→ **What the task asks**: Report each line of the records where "Left" occurs.

#### Provided data

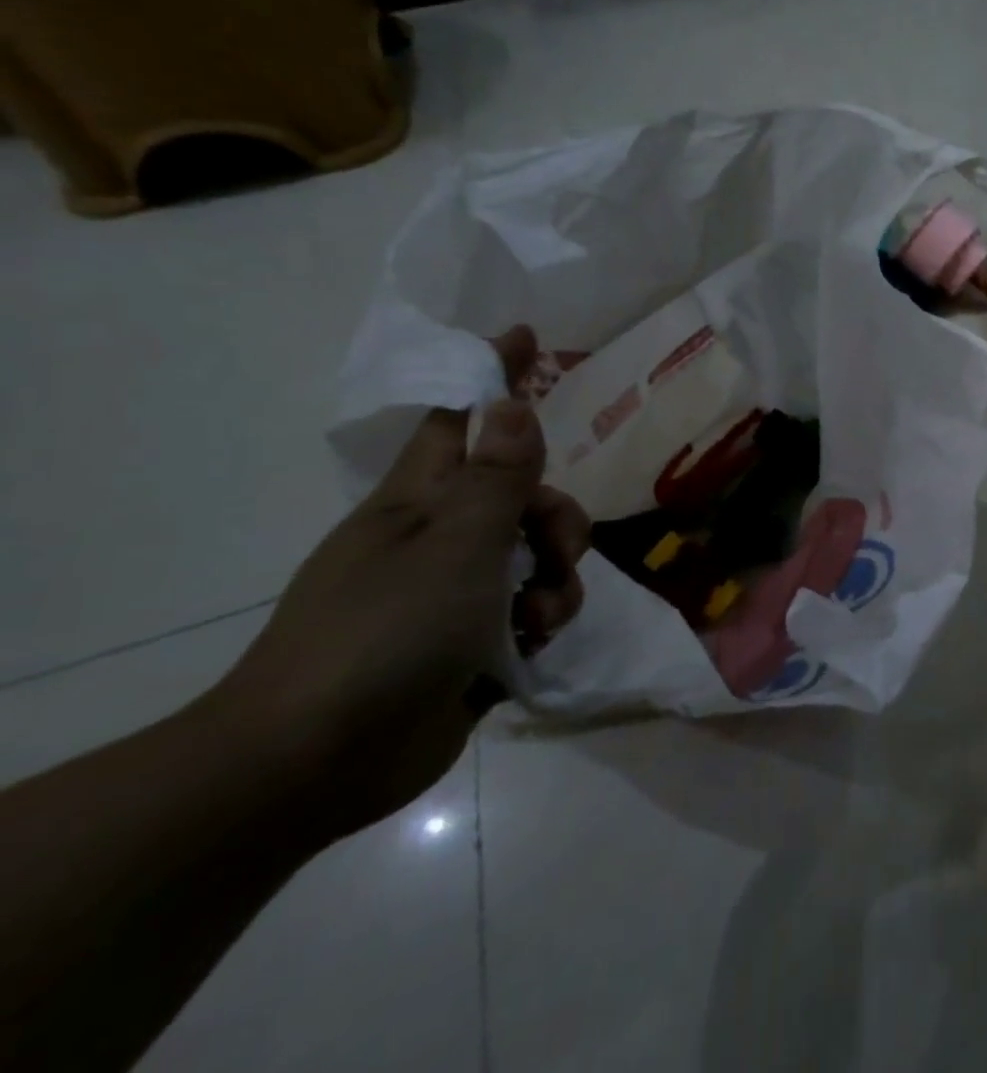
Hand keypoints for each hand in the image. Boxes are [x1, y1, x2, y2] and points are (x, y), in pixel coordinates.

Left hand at [214, 326, 588, 837]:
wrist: (313, 765)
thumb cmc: (383, 633)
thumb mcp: (457, 545)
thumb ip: (497, 476)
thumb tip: (511, 401)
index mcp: (419, 502)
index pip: (461, 419)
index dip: (493, 376)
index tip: (527, 337)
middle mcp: (438, 538)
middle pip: (521, 496)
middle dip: (557, 515)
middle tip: (558, 548)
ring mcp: (452, 593)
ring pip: (535, 555)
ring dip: (558, 576)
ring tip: (541, 615)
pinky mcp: (470, 642)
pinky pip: (530, 608)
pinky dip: (543, 619)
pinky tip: (533, 645)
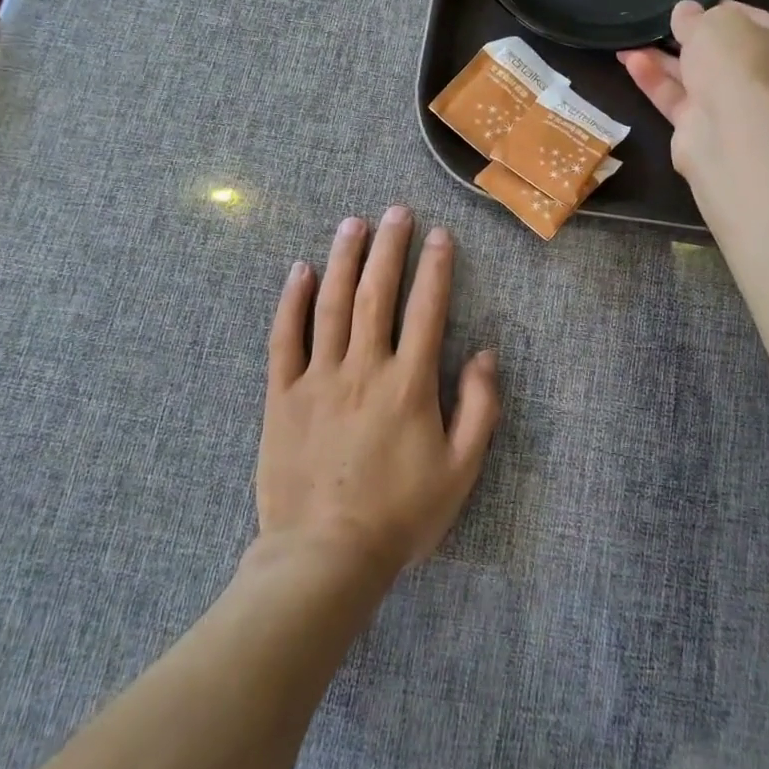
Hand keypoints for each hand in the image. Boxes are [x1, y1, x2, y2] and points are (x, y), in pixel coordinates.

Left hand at [256, 207, 499, 586]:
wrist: (325, 557)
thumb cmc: (401, 516)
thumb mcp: (460, 470)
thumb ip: (479, 408)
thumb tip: (486, 353)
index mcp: (409, 384)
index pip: (427, 309)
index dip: (436, 268)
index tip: (440, 235)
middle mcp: (364, 368)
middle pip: (377, 293)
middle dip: (389, 247)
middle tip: (395, 211)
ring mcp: (319, 378)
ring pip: (331, 304)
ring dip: (344, 259)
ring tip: (353, 223)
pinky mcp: (283, 395)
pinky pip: (285, 338)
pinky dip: (292, 301)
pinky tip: (300, 270)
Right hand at [618, 0, 768, 177]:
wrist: (733, 132)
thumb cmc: (738, 63)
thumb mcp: (715, 22)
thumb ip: (695, 16)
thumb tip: (684, 12)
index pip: (749, 19)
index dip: (716, 9)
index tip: (686, 2)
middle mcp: (762, 77)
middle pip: (719, 51)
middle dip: (685, 37)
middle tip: (655, 22)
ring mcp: (732, 106)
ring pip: (693, 76)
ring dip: (661, 58)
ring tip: (629, 40)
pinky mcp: (701, 128)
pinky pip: (675, 98)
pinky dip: (654, 80)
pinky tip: (630, 61)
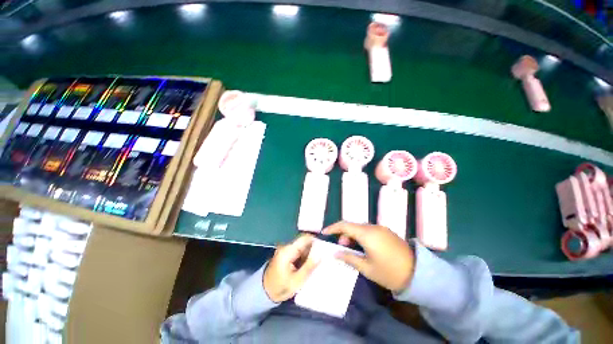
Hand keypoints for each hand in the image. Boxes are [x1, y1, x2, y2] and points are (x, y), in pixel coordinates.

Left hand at [263, 234, 319, 302]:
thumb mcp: (297, 280)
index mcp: (288, 250)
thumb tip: (320, 254)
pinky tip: (311, 264)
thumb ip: (309, 266)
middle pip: (304, 242)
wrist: (264, 292)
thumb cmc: (280, 287)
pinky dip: (305, 256)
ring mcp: (286, 250)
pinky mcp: (286, 254)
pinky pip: (299, 252)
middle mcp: (287, 246)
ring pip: (302, 247)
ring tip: (319, 261)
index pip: (304, 238)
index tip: (325, 248)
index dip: (315, 240)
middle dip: (314, 248)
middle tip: (324, 256)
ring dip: (310, 253)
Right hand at [323, 222, 414, 291]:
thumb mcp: (367, 268)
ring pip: (360, 227)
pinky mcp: (386, 232)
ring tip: (352, 249)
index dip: (333, 228)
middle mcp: (373, 227)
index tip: (324, 232)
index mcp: (367, 234)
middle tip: (341, 247)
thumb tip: (335, 253)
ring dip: (352, 235)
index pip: (345, 225)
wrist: (418, 273)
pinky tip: (363, 247)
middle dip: (343, 233)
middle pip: (352, 225)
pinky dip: (361, 235)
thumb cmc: (389, 272)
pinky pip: (369, 230)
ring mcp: (381, 228)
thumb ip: (349, 258)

########

→ **Your solution**:
Left hand at [214, 326, 588, 837]:
Left hand at [256, 207, 499, 586]:
Left hand at [263, 234, 319, 302]:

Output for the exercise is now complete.